Weekend 258.0 (Shibuya Station)

Main Street, USA

Spent a little time on Saturday at the train station taking pictures of all the abandoned/seldom used commuter bicycles chained to the rack (that doesn’t sound very good). I love the Metro-North stations and photograph them frequently. I also like to use cash on the ticket machines because they return golden dollars as change.

One of my favorite stations (mostly for sentimental reasons) is St. Margarets (operated by South West Trains) in London, UK.

(1) Coffee Beyond the Same Old Grind (WSJ – Registration Required)

(2) A quote from The Republic Of Letters: An Interview With Nancy Pope by Joshua Bauchner

“A central point of the logistics of the post was the clerk’s memory. The clerks had to know thousands of cities, towns, addresses, and train schedules, so they could sort mail to be taken once they arrived at the next station—not only to that station for the local area but to another train for destinations afield of the main trunk route. If I’m sorting mail between Cleveland and Chicago, I have to know every stop between those cities, addresses in Chicago, and the trains that I’m going to intercept at any particular stop along the way.”

(3) A Historic Arrival: New York’s Grand Central Turns 100 (NPR)

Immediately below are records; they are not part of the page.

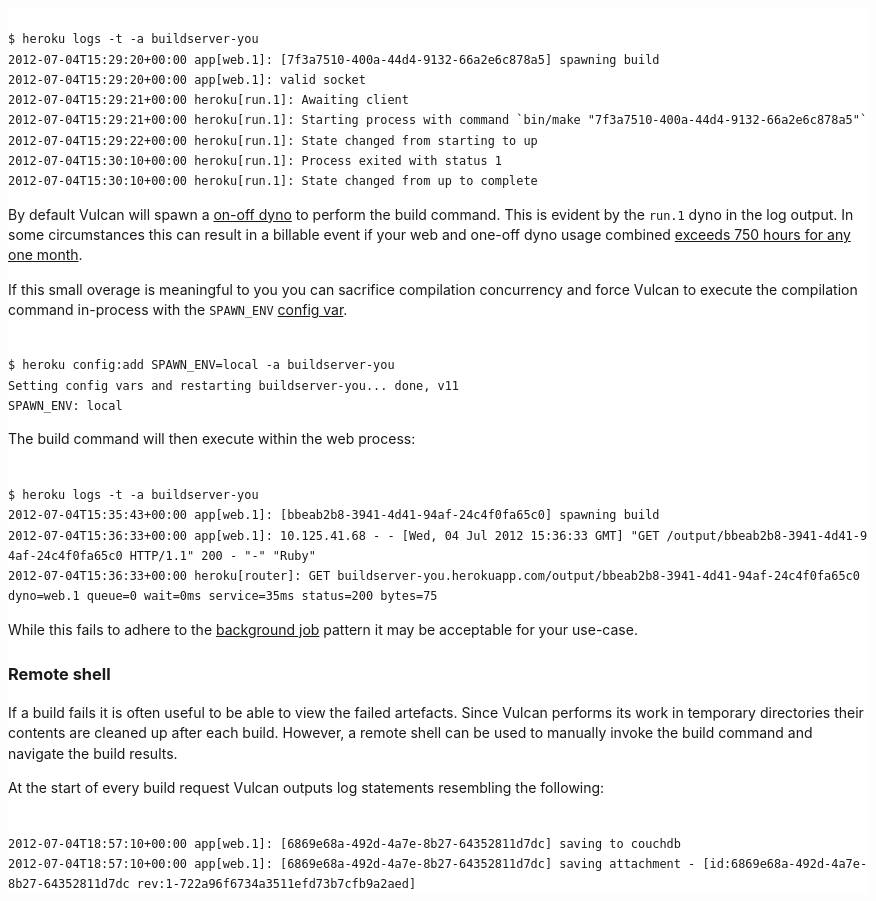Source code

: <pre lang="bash"><code>
$ heroku logs -t -a buildserver-you
2012-07-04T15:29:20+00:00 app[web.1]: [7f3a7510-400a-44d4-9132-66a2e6c878a5] spawning build
2012-07-04T15:29:20+00:00 app[web.1]: valid socket
2012-07-04T15:29:21+00:00 heroku[run.1]: Awaiting client
2012-07-04T15:29:21+00:00 heroku[run.1]: Starting process with command `bin/make "7f3a7510-400a-44d4-9132-66a2e6c878a5"`
2012-07-04T15:29:22+00:00 heroku[run.1]: State changed from starting to up
2012-07-04T15:30:10+00:00 heroku[run.1]: Process exited with status 1
2012-07-04T15:30:10+00:00 heroku[run.1]: State changed from up to complete
</code></pre>

By default Vulcan will spawn a [on-off dyno](https://devcenter.heroku.com/articles/oneoff-admin-ps) to perform the build command. This is evident by the `run.1` dyno in the log output. In some circumstances this can result in a billable event if your web and one-off dyno usage combined [exceeds 750 hours for any one month](https://devcenter.heroku.com/articles/usage-and-billing).

If this small overage is meaningful to you you can sacrifice compilation concurrency and force Vulcan to execute the compilation command in-process with the `SPAWN_ENV` [config var](https://devcenter.heroku.com/articles/config-vars).

<pre lang="bash"><code>
$ heroku config:add SPAWN_ENV=local -a buildserver-you
Setting config vars and restarting buildserver-you... done, v11
SPAWN_ENV: local
</code></pre>

The build command will then execute within the web process:

<pre lang="bash"><code>
$ heroku logs -t -a buildserver-you
2012-07-04T15:35:43+00:00 app[web.1]: [bbeab2b8-3941-4d41-94af-24c4f0fa65c0] spawning build
2012-07-04T15:36:33+00:00 app[web.1]: 10.125.41.68 - - [Wed, 04 Jul 2012 15:36:33 GMT] "GET /output/bbeab2b8-3941-4d41-94af-24c4f0fa65c0 HTTP/1.1" 200 - "-" "Ruby"
2012-07-04T15:36:33+00:00 heroku[router]: GET buildserver-you.herokuapp.com/output/bbeab2b8-3941-4d41-94af-24c4f0fa65c0 dyno=web.1 queue=0 wait=0ms service=35ms status=200 bytes=75
</code></pre>

While this fails to adhere to the [background job](https://devcenter.heroku.com/articles/background-jobs-queueing) pattern it may be acceptable for your use-case.

### Remote shell

If a build fails it is often useful to be able to view the failed artefacts. Since Vulcan performs its work in temporary directories their contents are cleaned up after each build. However, a remote shell can be used to manually invoke the build command and navigate the build results.

At the start of every build request Vulcan outputs log statements resembling the following:

<pre lang="bash"><code>
2012-07-04T18:57:10+00:00 app[web.1]: [6869e68a-492d-4a7e-8b27-64352811d7dc] saving to couchdb
2012-07-04T18:57:10+00:00 app[web.1]: [6869e68a-492d-4a7e-8b27-64352811d7dc] saving attachment - [id:6869e68a-492d-4a7e-8b27-64352811d7dc rev:1-722a96f6734a3511efd73b7cfb9a2aed]
</code></pre>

(4) A quote from Straphanger by Taras Grescoe

“Shibuya, a district that is home to one of the Yamanote line’s biggest stations and the headquarters of the Tokyu Group, is Tokyo at its most intense. Scuttling across the pedestrian scramble in front of the station plaza, overlooked by a chattering, 30-foot-tall anime penguin on the screen above, I was keenly aware that I was in Tokyu territory. Behind me was a high-rise shopping complex shaped like a silver silo, topped with the glowing red figures 109—clever shorthand for “Tokyu”: the Japanese character for 10 is to; 9 is read kyu. Towering above Shibuya station was an exclusive Tokyu hotel; up the street was an outlet of Tokyu Hands, a multilevel departments store and do-it-yourselfer’s paradise. Running between the skyscrapers were the elevated tracks, the foundations of Tokyu’s fortunes, that kept Shibuya humming with a constant supply of commuters from the western suburbs. Today, Tokyu is Japan’s largest rail-based conglomerate, with annual revenues of $12 billion.”

(5) A quote from Rome: A cultural, visual, and personal history by Robert Hughes

“The parts of the imperial baths that are still standing have always afforded inspiration to architects—including, especially, those of the past century. Roman thermae supplied the models for those mighty expressions of the mystique of early-twentieth-century American travel, Grand Central Station, and the former Pennsylvania Station (1902-11), by McKim, Mead & White—with its waiting room modeled on the Baths of Caracalla but enlarged by a quarter—demolished in 1963, when, in one of the worst outrages ever inflicted on Manhattan, it made room for squalid warren that replaced it.”